When the Mirror Became My Worst Enemy—And How I Made Peace with It

The Turning Point Then, one day, I asked myself a question I hadn’t before: Would I ever talk to a loved one the way I talk to myself? If my…

The Turning Point

Then, one day, I asked myself a question I hadn’t before: Would I ever talk to a loved one the way I talk to myself? If my best friend stood in front of me and pointed out her insecurities, would I confirm them? Or would I remind her of all the wonderful things she was overlooking?

That question shook me. Because the answer was obvious—I would never speak to someone I love the way I was speaking to myself.

So, I decided to challenge that voice. I started small—I wrote down three things I liked about myself. At first, it felt strange, almost forced. The list was short: my eyes, my resilience, my way with words. But slowly, as I made this a habit, the list grew.

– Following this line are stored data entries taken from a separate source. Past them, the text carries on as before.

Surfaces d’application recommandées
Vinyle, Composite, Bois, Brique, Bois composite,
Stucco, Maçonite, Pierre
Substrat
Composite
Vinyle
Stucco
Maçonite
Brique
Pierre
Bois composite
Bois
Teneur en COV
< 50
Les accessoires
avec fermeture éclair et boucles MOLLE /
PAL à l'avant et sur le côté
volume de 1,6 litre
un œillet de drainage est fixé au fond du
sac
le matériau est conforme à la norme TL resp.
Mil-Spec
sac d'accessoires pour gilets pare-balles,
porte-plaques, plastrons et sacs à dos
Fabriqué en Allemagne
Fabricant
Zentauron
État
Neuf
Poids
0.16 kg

I began to notice things beyond just the physical. I appreciated the way I handled difficult situations, my ability to make people feel heard, my passion for growth. I started looking in the mirror with a little more kindness.

There was a phase in my life when looking into the mirror felt like standing before a relentless critic—one who pointed out every flaw, every imperfection, and every little detail that “wasn’t good enough.” No one else said it, but my mind did, repeatedly.

I would scrutinize my reflection, noticing things no one else would—an uneven hair strand, the way my shirt fit, the tiredness in my eyes. And somehow, that tiny voice inside would turn them into proof that I wasn’t enough. It was exhausting, and worst of all, I didn’t even realize how much of my energy was spent in this silent self-sabotage.

Rewriting the Inner Dialogue

Self-love isn’t about blind positivity. It’s not about convincing yourself that you’re perfect—it’s about accepting yourself as a work in progress, as someone worthy of kindness despite imperfections.

I’ve realized that the way we see ourselves influences everything—our confidence, our relationships, and even the opportunities we allow ourselves to pursue. When we are harsh with ourselves, we unconsciously shrink. But when we nurture a kinder dialogue within, we expand, we glow, we show up in ways we never imagined possible.

The Question That Changed Everything

Now, when I conduct self-love workshops, I ask people one simple yet powerful question:

“Would you speak to your best friend the way you speak to yourself?”

If the answer is no, then it’s time to change the conversation.

Because at the end of the day, the mirror is only as kind as your thoughts. And you, more than anyone else, deserve to be spoken to with kindness.